===== Given data =====
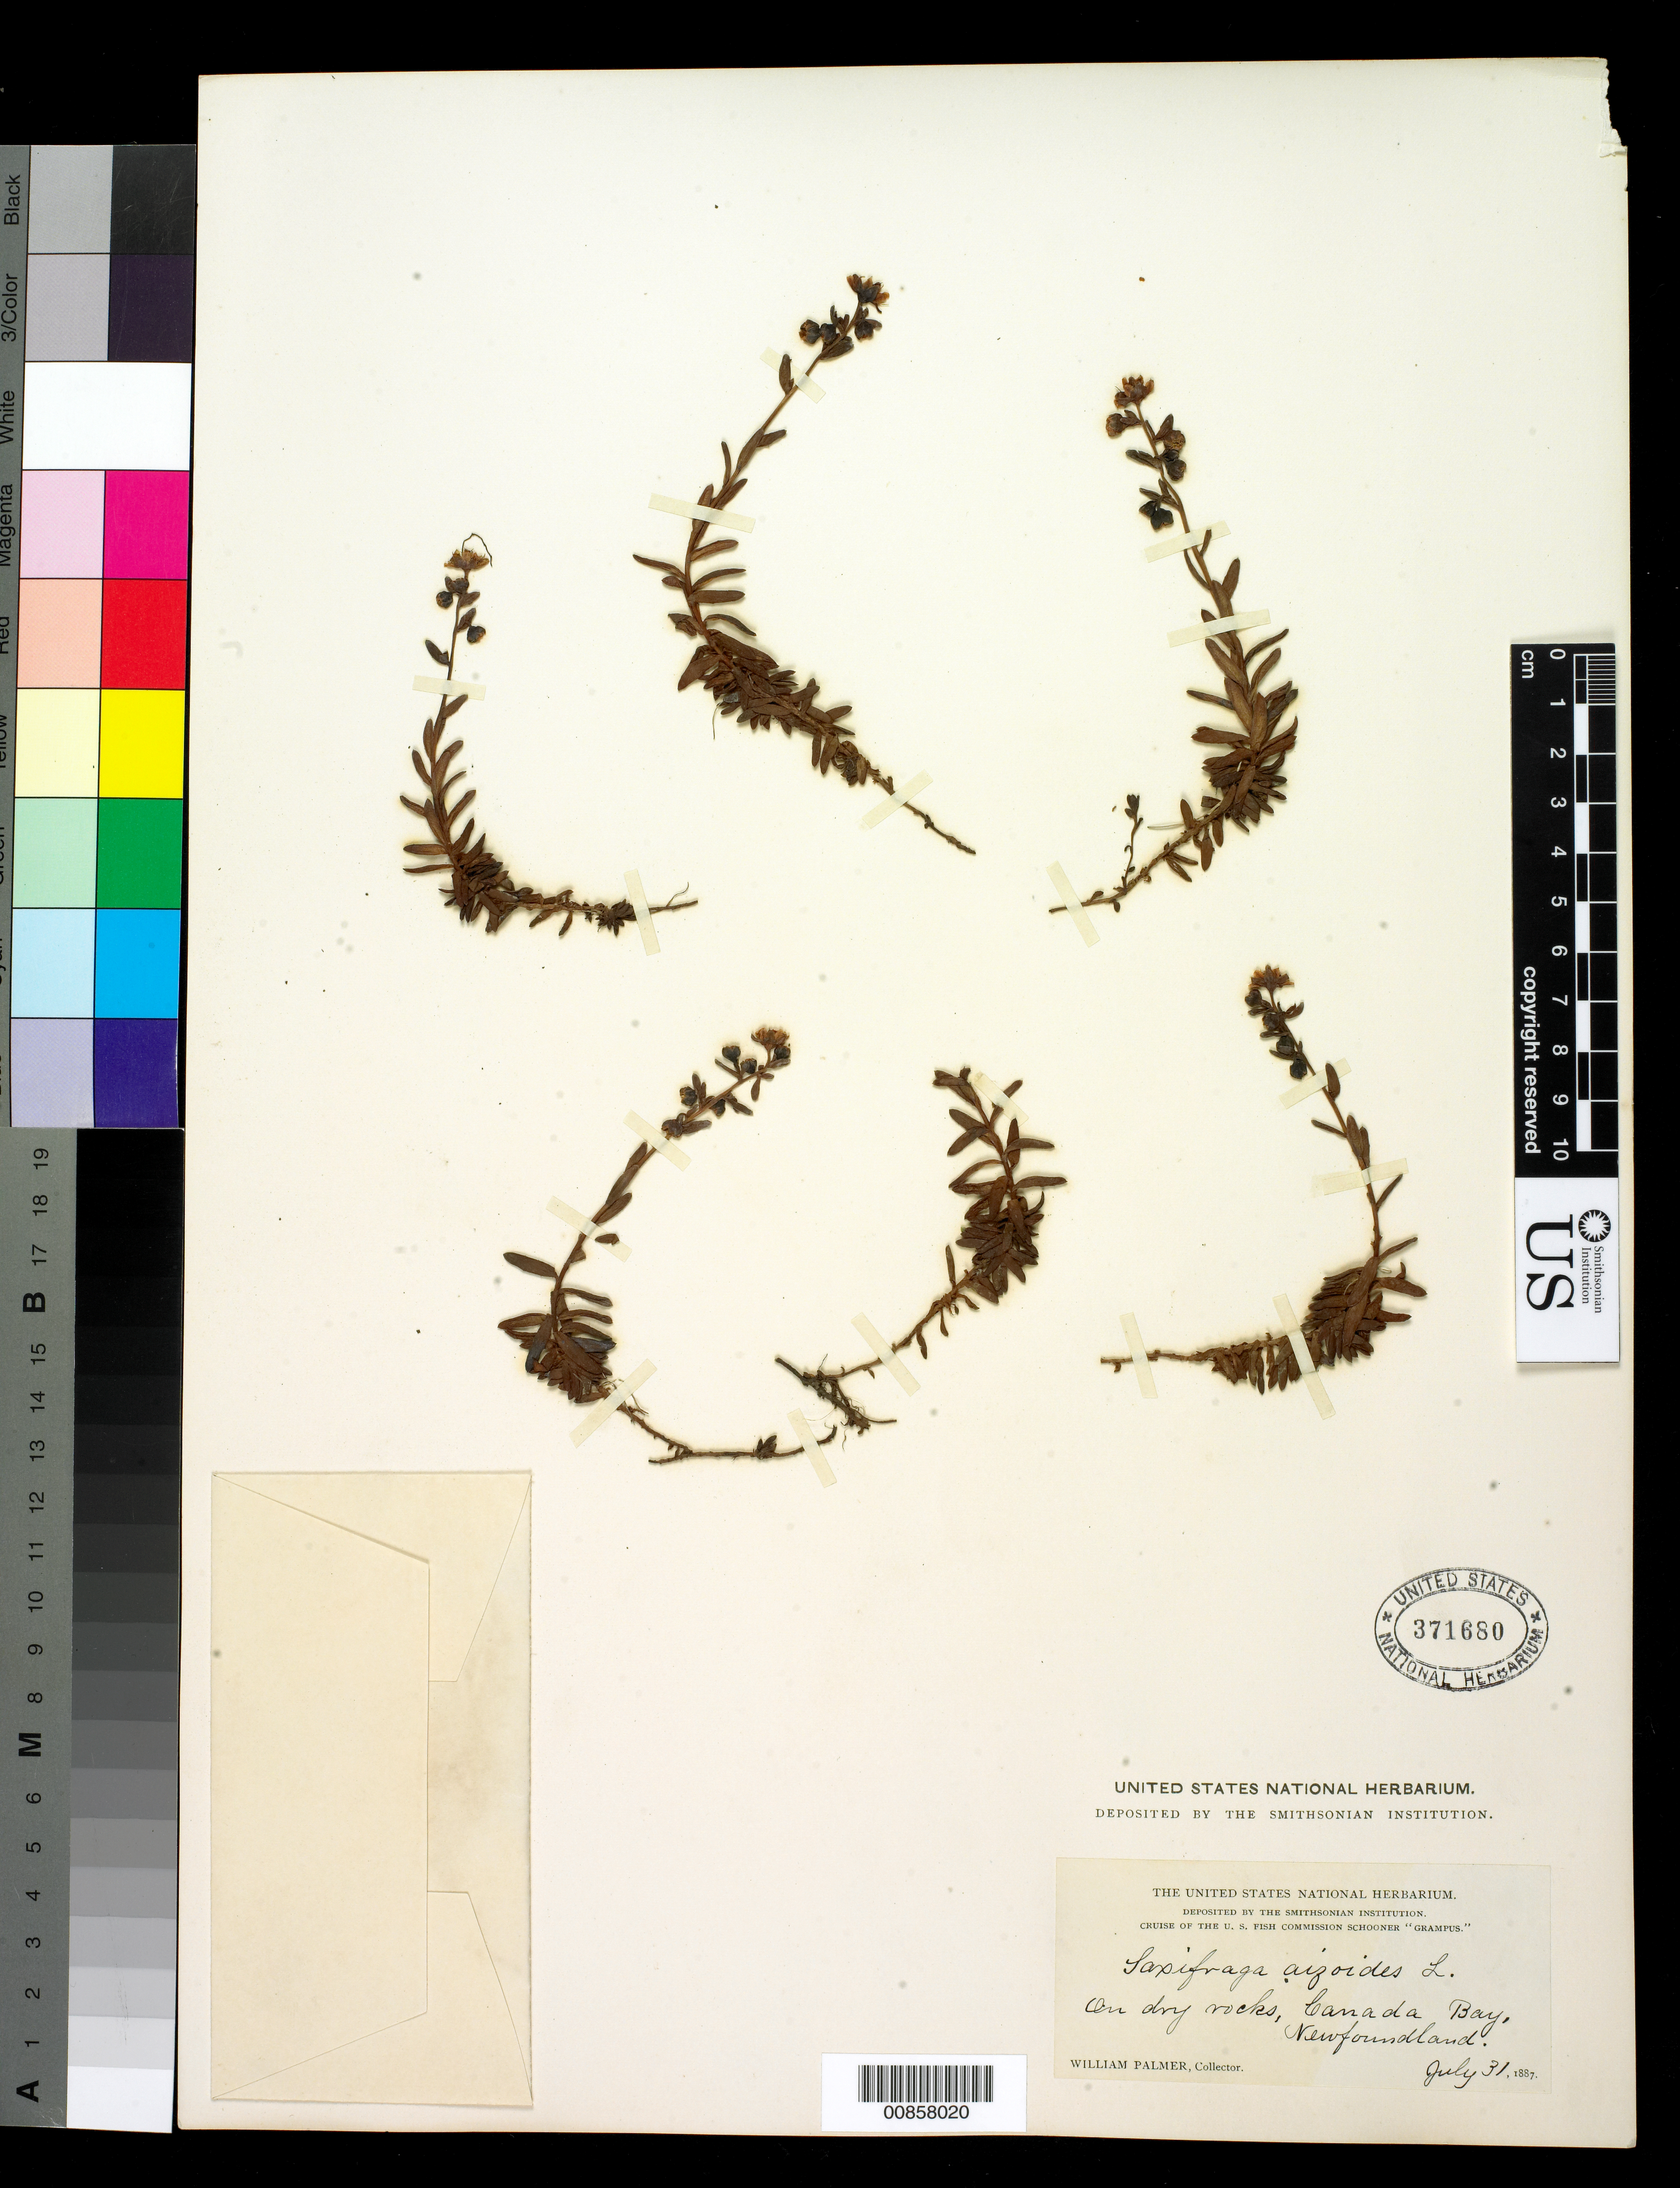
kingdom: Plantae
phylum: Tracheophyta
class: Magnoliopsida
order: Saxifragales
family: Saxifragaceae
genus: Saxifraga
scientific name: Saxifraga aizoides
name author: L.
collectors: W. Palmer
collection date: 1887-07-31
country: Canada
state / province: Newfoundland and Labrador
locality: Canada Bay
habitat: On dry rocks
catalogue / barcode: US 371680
=====
Prompt
Convert the material above into a two-column CSV with the headers field and value. Give one row per catalog line, with each entry in its own quoted field and any line breaks replaced by spaces, and leave out the picture.

Finished exercise
field,value
"kingdom:","Plantae"
"phylum:","Tracheophyta"
"class:","Magnoliopsida"
"order:","Saxifragales"
"family:","Saxifragaceae"
"genus:","Saxifraga"
"scientific name:","Saxifraga aizoides"
"name author:","L."
"collectors:","W. Palmer"
"collection date:","1887-07-31"
"country:","Canada"
"state / province:","Newfoundland and Labrador"
"locality:","Canada Bay"
"habitat:","On dry rocks"
"catalogue / barcode:","US 371680"